Overall, attention should be paid to the patient’s QoL and personal treatment goals. As cancer treatments improve and patients are living for longer following diagnosis, there has been an increasing awareness of the need to provide the care and support required for them to lead healthy and active lives. The NICE prostate cancer guidelines CG175 [8] state that all men receiving ADT should be prescribed a 12-week supervised exercise intervention consisting of aerobic and resistance exercise. Whereas this recommendation is based primarily on demonstration of improved QoL and reduction in fatigue [56], mechanistic evidence exists suggesting improvement in endothelial function from such an intervention, thus a possible impact on reducing CV risk [57].

Conclusions

PC remains the most frequently occurring male cancer in the UK. The majority of cases of PC respond, at least initially, to suppression of testosterone by the available options for ADT. Although GnRH agonists have become established the most common option, they have certain disadvantages, not least being the initial surge in testosterone, which may have serious clinical implications. The more recently available GnRH antagonists provide similar testosterone suppression, but have the major advantage of more rapid suppression of testosterone, brought about by blockage of the GnRH signal to the pituitary, with consequent rapid decreases in PSA, LH and FSH levels. The shortened PSA half-life, compared with agonists, may be of prognostic significance [9]. Antagonist-based testosterone suppression is also more predictably sustained in the longer term, with less breakthrough than seen with agonists, and may offer improved disease control, compared with GnRH agonists [15].

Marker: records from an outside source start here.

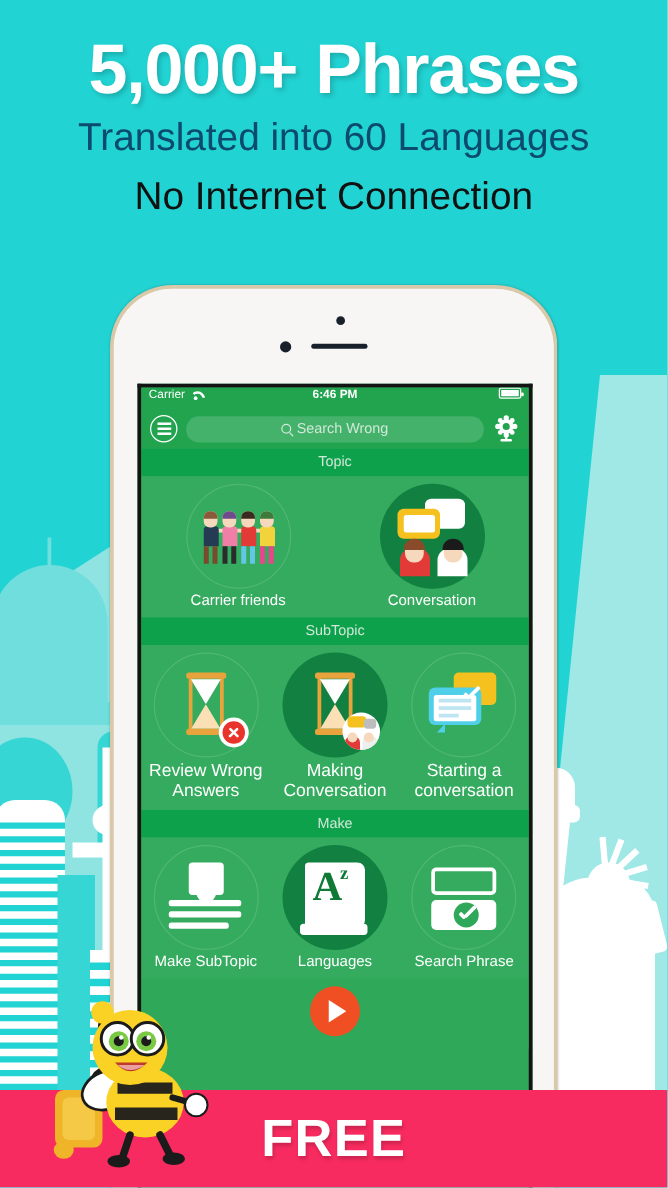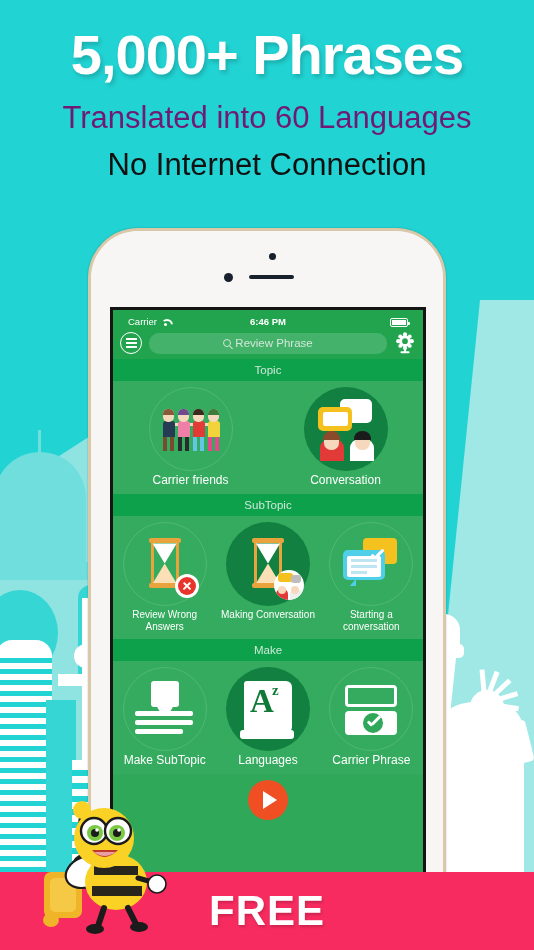--- a/index.html
+++ b/index.html
@@ -107,21 +107,21 @@
   }
 
   
   .headings { position:absolute; top:0; left:0; width:534px; text-align:center; z-index:5; }
   .h-main {
     font-size:56px; font-weight:bold; color:#fff; letter-spacing:-1px;
     margin-top:26px; line-height:1.05;
     text-shadow:2px 3px 4px rgba(0,0,0,.18);
   }
   .h-sub {
-    font-size:31px; color:#701a75; margin-top:16px; line-height:1.12; font-weight:normal;
+    font-size:31px; color:#0c4a6e; margin-top:8px; line-height:1.12; font-weight:normal;
   }
   .h-sub2 { font-size:31px; color:#111; margin-top:12px; line-height:1.12; }
 
   
   .phone {
     position:absolute; left:88px; top:228px; width:358px; height:722px;
     background:#f4f3f1;
     border-radius:50px 50px 0 0;
     box-shadow:0 0 2px rgba(0,0,0,.25);
     z-index:6;
@@ -139,21 +139,21 @@
 
   .screen {
     position:absolute; left:19px; top:76px; width:316px; height:646px;
     background:#2fa85a; overflow:hidden;
     border:3px solid #141414; border-bottom:none;
   }
 
   
   .statusbar {
     height:17px; background:#22a44f; color:#fff; font-size:9.5px;
-    display:flex; align-items:flex-end; padding:0 15px; position:relative;
+    display:flex; align-items:flex-start; padding:0 6px; position:relative;
   }
   .sb-left { display:flex; align-items:center; gap:3px; }
   .wifi { width:10px; height:8px; position:relative; }
   .wifi:before{
     content:""; position:absolute; left:1px; top:1px; width:8px; height:8px;
     border:2px solid #fff; border-radius:50%;
     clip-path:polygon(0 0,100% 0,100% 48%,50% 48%);
   }
   .wifi:after{
     content:""; position:absolute; left:3.5px; top:5px; width:3px; height:3px;
@@ -199,21 +199,21 @@
     width:84px; height:84px; border-radius:50%;
     display:flex; align-items:center; justify-content:center;
     position:relative;
   }
   .tile-ic.ring { border:1px solid rgba(255,255,255,.14); }
   .tile-ic.active { background:#128040; }
   .tile-lb {
     color:#fff; font-size:12px; text-align:center; margin-top:3px; line-height:1.12;
     max-width:100px;
   }
-  .tile-lb.sm { font-size:10px; }
+  .tile-lb.sm { font-size:14px; }
 
   .icon-art { width:64px; height:64px; position:relative; }
 
   
   .pp { position:absolute; bottom:10px; width:12px; }
   .pp .hd { width:11px; height:13px; border-radius:5px; background:#f6d9bd; margin:0 auto; position:relative; z-index:2;}
   .pp .hr { position:absolute; top:0; left:0; width:11px; height:6px; border-radius:5px 5px 0 0; }
   .pp .bd { width:12px; height:16px; border-radius:3px 3px 0 0; margin-top:-1px; }
   .pp .lg { width:4px; height:14px; display:inline-block; }
   .pp .lgs { display:flex; justify-content:space-between; width:11px; margin:0 auto; }
@@ -419,21 +419,21 @@
       </div>
 
       <div class="navbar">
         <div class="hamburger">
           <i></i>
           <i></i>
           <i></i>
         </div>
         <div class="searchbox">
           <span class="mag"></span>
-          <span class="search-ph">Review Phrase</span>
+          <span class="search-ph">Search Wrong</span>
         </div>
         <div class="gear">
           <svg viewBox="0 0 24 24" aria-hidden="true">
             <g fill="#ffffff">
               <circle cx="12" cy="10" r="6.4"></circle>
               <circle cx="12" cy="2.6" r="2.3"></circle>
                 <circle cx="12" cy="17.4" r="2.3"></circle>
               <circle cx="4.6" cy="10" r="2.3"></circle>
                 <circle cx="19.4" cy="10" r="2.3"></circle>
               <circle cx="6.8" cy="4.8" r="2.1"></circle>
@@ -612,21 +612,21 @@
         </div>
 
         <div class="tile">
           <div class="tile-ic ring">
             <div class="icon-art">
               <div class="cp-top"></div>
               <div class="cp-bot"></div>
               <div class="cp-chk"></div>
             </div>
           </div>
-          <div class="tile-lb">Carrier Phrase</div>
+          <div class="tile-lb">Search Phrase</div>
         </div>
       </div>
 
       <div class="play-wrap">
         <div class="play"></div>
       </div>
 
     </div>
   </div>
 </div>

Antagonists are also associated with a reduced risk of CV events in men with pre-existing CVD, compared with agonists. Mechanisms by which the different CVD risks of agonists and antagonists may occur are still being elucidated, but it seems increasingly likely that GnRH agonists stimulate T cell-mediated pro-inflammatory responses, leading to destabilisation of atherosclerotic plaques.

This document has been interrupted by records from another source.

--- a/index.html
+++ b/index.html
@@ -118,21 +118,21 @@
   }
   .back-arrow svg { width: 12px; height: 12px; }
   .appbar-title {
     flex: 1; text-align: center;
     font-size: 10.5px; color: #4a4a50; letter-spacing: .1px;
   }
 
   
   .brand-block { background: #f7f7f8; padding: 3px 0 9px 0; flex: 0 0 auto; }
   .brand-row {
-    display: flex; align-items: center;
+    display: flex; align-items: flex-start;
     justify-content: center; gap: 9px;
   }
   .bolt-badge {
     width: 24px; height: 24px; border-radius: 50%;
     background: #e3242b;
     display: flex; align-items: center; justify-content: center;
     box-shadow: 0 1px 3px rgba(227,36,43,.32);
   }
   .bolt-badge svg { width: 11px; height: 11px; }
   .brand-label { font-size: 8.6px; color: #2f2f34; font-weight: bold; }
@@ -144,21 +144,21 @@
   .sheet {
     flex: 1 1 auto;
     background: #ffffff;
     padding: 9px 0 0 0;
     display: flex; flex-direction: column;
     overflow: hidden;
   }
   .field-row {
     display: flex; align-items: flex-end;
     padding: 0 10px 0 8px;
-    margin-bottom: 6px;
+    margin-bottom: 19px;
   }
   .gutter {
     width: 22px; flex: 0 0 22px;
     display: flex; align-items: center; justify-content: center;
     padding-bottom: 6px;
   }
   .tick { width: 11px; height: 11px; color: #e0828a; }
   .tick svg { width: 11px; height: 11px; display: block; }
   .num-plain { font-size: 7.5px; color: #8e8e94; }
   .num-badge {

Treatment decisions in PC should always be based on a number of considerations, including an individual patient’s disease characteristics, other comorbidities and his treatment preferences. Given the demographics of the patient population, it is reasonable to assume that a degree of CVD may be present, although it may be sub-clinical. By carrying out a simple series of tests, it is possible to assess an individual patient’s CVD risk. We are entering a time of more individualised care, with a greater tailoring of treatment to each patient. Where we have choice, such as in the ADT phase of PC treatment, habit no longer has a place. All options should be considered, discussed and selected based on the benefits and risks associated with each. For patients with advanced PC, starving the tumour of testosterone is key, but the method by which this is achieved should also take into account the individual patient’s disease characteristics and other circumstances. In those men with underlying conditions, such as CVD or osteopenia, choice of ADT approach should be guided by the additional risk associated with those conditions.